Les Animaux anonymes trouve son origine dans une image qui a marqué Baptiste Rouveure lorsqu'il était enfant : celle d'un cheval s'attaquant à l'homme sous des pulsions carnivores. Le réalisateur explique : "Cette image inconsciente cauchemardesque est venue en nourrir d'autres bien réelles, issues d'une enfance rurale. De par une proximité avec un environnement naturel, j'ai été l'observateur privilégié d'une nature sauvage, mais aussi le témoin d'une emprise funeste de l'homme sur l'animal à travers l'exploitation et la chasse. Ces tableaux parfois sanglants, macabres, cruels, sont venus alimenter au fil du temps une empathie prégnante envers l'animal et une interrogation constante quant à sa place dans notre société."
"Ce cheval carnivore qui me hantait, répondait d'un dysfonctionnement, d'une nature malade et agonisante. Cette digression de la chaîne alimentaire s'est alors muée lors de l'écriture du film, en transposition des corps entre l'homme et l'animal. Les animaux anthropomorphes qui en résultent, agissent suivant nos codes de dominants, d'exploitants, de chasseurs, portant en eux une déshumanisation envers l'espèce... Humaine. Cette traversée du miroir place ainsi les protagonistes humains sous le joug d'une domination animale, pour lesquels ils sont des silhouettes sans noms, des animaux anonymes, noyés sous des volumes d'exploitations où chacun est interchangeable à l'autre."

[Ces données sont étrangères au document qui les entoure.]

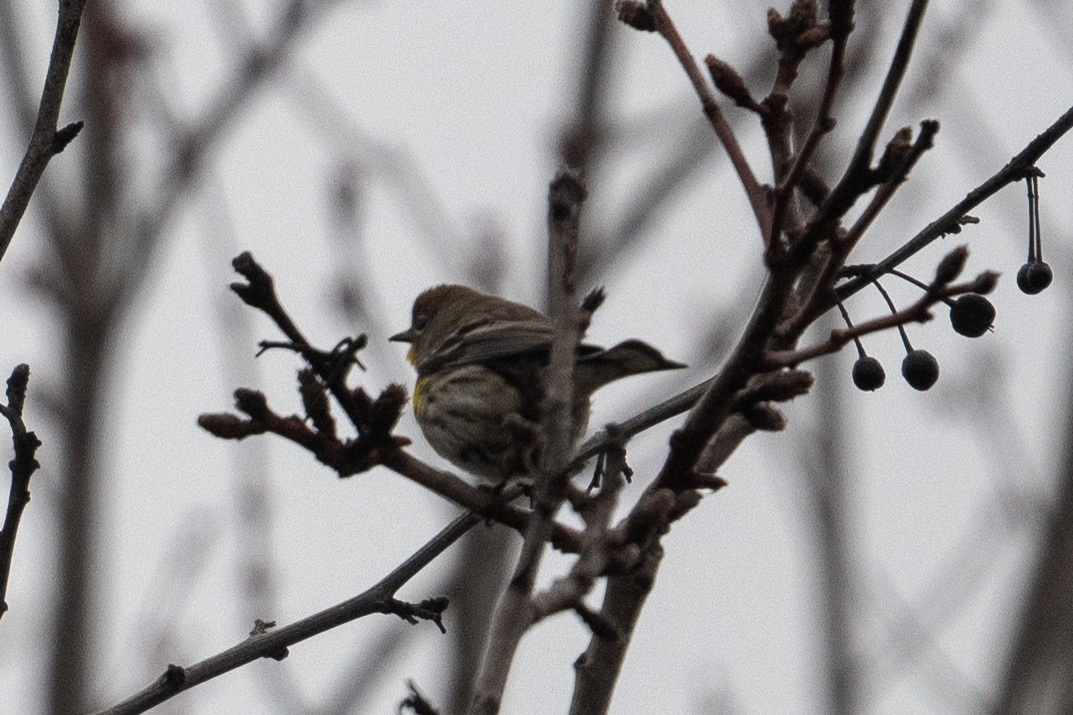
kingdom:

En adoptant un point de vue qui répond à des instincts primitifs, Baptiste Rouveure a cherché à dépeindre un état d'anxiété et d'appréhension face à une action humaine pouvant receler en elle autant d'énigmes que de comportements menaçants. Il confie : "Face à l'inconnu d'où planent de sombres desseins, la question du suspense découle naturellement. Il est alors apparu évident d'épouser pleinement les codes du genre et ainsi proposer une expérience sensorielle qui joue sur la tension, l'appréhension et la peur. Des émotions et réflexes primitifs qui répondent du spectacle cinématographique mais qui donnent surtout à ressentir les émois fébriles de ces animaux anonymes."
Les Animaux anonymes est le premier long métrage de Baptiste Rouveure et se rattache à son cycle de films sans paroles composé de And The Winner Is, Les Ephémères Fugitifs et Altera, qui s'articulaient déjà sur le langage du corps : le geste prenant le pas sur les mots, le mouvement sur le dialogue. Le cinéaste précise :
"Pour Les Animaux anonymes, les premières esquisses de dialogues sont rapidement apparues comme superflus et futiles. Placés dans un environnement qu'ils ne maîtrisent pas, les sens des protagonistes sont en constantes alertes et le moindre mouvement exprime une intention. L'épure des dialogues a donc réhabilité le silence, le silence a laissé place à quelque chose d'organique et d'universel. Cette approche sensitive a rejoint l'idée de la barrière de communication entre l'homme et l'animal : En inversant les places de chacun, je souhaitais garder cette incapacité à décrypter le langage des ces animaux anonymes pour ne préserver qu'un échange purement physique."
L'environnement des Animaux anonymes repose sur une nature en décrépitude, un monde à bout de souffle où les terres semblent stériles. Le patrimoine agricole de l'Allier et de la Nièvre, associé à une lumière naturelle automnale ont permis de donner vie à l'univers d'un film qui évoque un monde rural en déperdition. Baptiste Rouveure raconte :
"Entre la première partie de tournage et la seconde, une année s'écoulera avant de retrouver les luminosités diffuses d'automne qui confèrent au film son atmosphère funèbre. Si le temps de tournage des animaux anonymes se ramasse sur 6 journées, la post-production sonore s'est étalée sur plus de trente jours pour donner vie aux animaux anthropomorphes. Dans une approche réaliste, chaque souffle, chaque pas, chaque geste de ces protagonistes animaliers ont été bruités afin de leur donner une présence et de l'épaisseur."